With the holiday season upon us, Americans believe gratitude is one of the most important values parents can instill in their children along with kindness, compassion and manners – far outpacing chores, sports and even reading. However, a large majority (89%) feel that society is becoming so concerned with success that we are forgetting about what is truly important, and that people are becoming more selfish (86%), raising potential red flags for the future.
The latest Keep Good Going Report, sponsored by New York Life, asked respondents to rate the importance of various lessons Americans can impart to their children. The report revealed this ranking:
Percentage of Americans Who Say it is Extremely Important To:
- Teach children to be kind and compassionate – 74%
- Instill good manners in children – 74%
- Teach children to be grateful and appreciative – 72%
- Teach children good financial habits – 59%
- Read to their children – 59%
- Give children household chores – 46%
- Encourage children to play a sport or instrument – 28%
Notably, the leading values of kindness, manners and gratitude were common across all age groups, from the Silent Generation to Generation Y. Even further, Americans are practicing what they preach when it comes to the importance of expressing gratitude. Four in five respondents (81%) say that they often take the time to sincerely thank someone or express appreciation. This topped the list of actions commonly viewed as good and was well ahead of recycling (72%), letting someone merge into traffic ahead of you (68%), visiting a local, independent retailer (56%), or going on a “date night” with your spouse or significant other (33%).
“Whether you’re 18 or 80, values like kindness and generosity are common across generations,” said Dr.

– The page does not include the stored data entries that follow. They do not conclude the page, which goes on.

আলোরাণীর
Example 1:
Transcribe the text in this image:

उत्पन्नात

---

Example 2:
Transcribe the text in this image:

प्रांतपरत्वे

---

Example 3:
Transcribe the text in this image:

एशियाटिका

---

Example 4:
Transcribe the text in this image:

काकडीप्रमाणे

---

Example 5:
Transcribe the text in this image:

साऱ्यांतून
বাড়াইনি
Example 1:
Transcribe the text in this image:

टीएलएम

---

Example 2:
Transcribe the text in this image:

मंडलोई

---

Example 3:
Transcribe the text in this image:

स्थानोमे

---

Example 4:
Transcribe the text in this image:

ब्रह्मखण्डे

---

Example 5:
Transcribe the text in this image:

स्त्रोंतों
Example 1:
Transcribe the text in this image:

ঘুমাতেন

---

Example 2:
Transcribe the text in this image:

Christine Carter, author of Raising Happiness, sociologist at UC Berkeley’s Greater Good Science Center, and independent consultant to New York Life. “But Americans are articulating serious concerns that these values may be getting lost or overwhelmed in today’s society. The good news is that there are many ways to consciously practice gratitude, which can pay long-term dividends beyond simply the good feeling that comes from saying thank you.”

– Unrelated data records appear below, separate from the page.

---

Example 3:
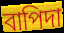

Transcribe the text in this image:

বাপিদা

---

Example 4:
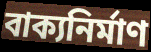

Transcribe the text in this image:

বাক্যনির্মাণ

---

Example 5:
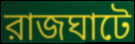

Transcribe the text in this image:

রাজঘাটে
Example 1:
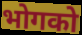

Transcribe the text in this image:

भोगको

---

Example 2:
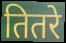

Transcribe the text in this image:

तितरे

“We commissioned this research to gain a better understanding of what Americans value and how they are perpetuating good in their lives,” said Liz McCarthy, senior vice president and head of Corporate Communications, New York Life. “It’s heartening to see timeless values like gratitude and compassion rise to the top of the list, which bodes well for the future even as society wrestles with real challenges.”
Expert Offers Advice for Cultivating Gratitude
To live a good life, Americans clearly believe in being grateful and teaching children the importance of gratitude, but the report points out concerns that society may be on the wrong track. Like the general population, parents of children under age 18, who are in the midst of instilling the values that their children will take into the future, feel strongly that society is overly concerned about success (90%) and that people are becoming more selfish (86%).

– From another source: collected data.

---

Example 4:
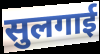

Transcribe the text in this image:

सुलगाई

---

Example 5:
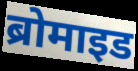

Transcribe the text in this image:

ब्रोमाइड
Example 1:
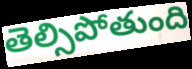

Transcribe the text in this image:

తెల్సిపోతుంది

“A powerful way to move away from a self-centered focus on success is to refocus ourselves and our children on what we are grateful for,” said Dr. Carter. “Gratitude is foundational for our happiness and well-being, and it is easy and rewarding to practice. Many people are surprised to hear that gratitude, or thankfulness, is actually a skill that we can teach and practice with our children.”
Some of Dr. Carter’s tips for fostering gratitude in families this holiday season include:
- Use the holidays as a time to give thanks for people in your life. Before a holiday meal, make construction paper place cards for each guest and ask everyone to set aside time to write on the inside of each place card something that they love or appreciate about that person.
- Consciously weave gratitude into your daily interactions, using the common question “How are you?” as a prompt to reflect on something for which you are grateful. Then share that thought with the other person, or just keep it to yourself if you’re feeling shy.
- Create a gratitude garland. Hang a ribbon in a doorway, and put a basket of colored paper squares below it, with pens and clothes pins. When guests and family members enter that room, ask them to write something they feel grateful for and hang it up.
The Keep Good Going Report survey was sponsored by New York Life and conducted online by Mathew Greenwald & Associates, Inc., in August 2012, among 2,069 individuals age 21 or older.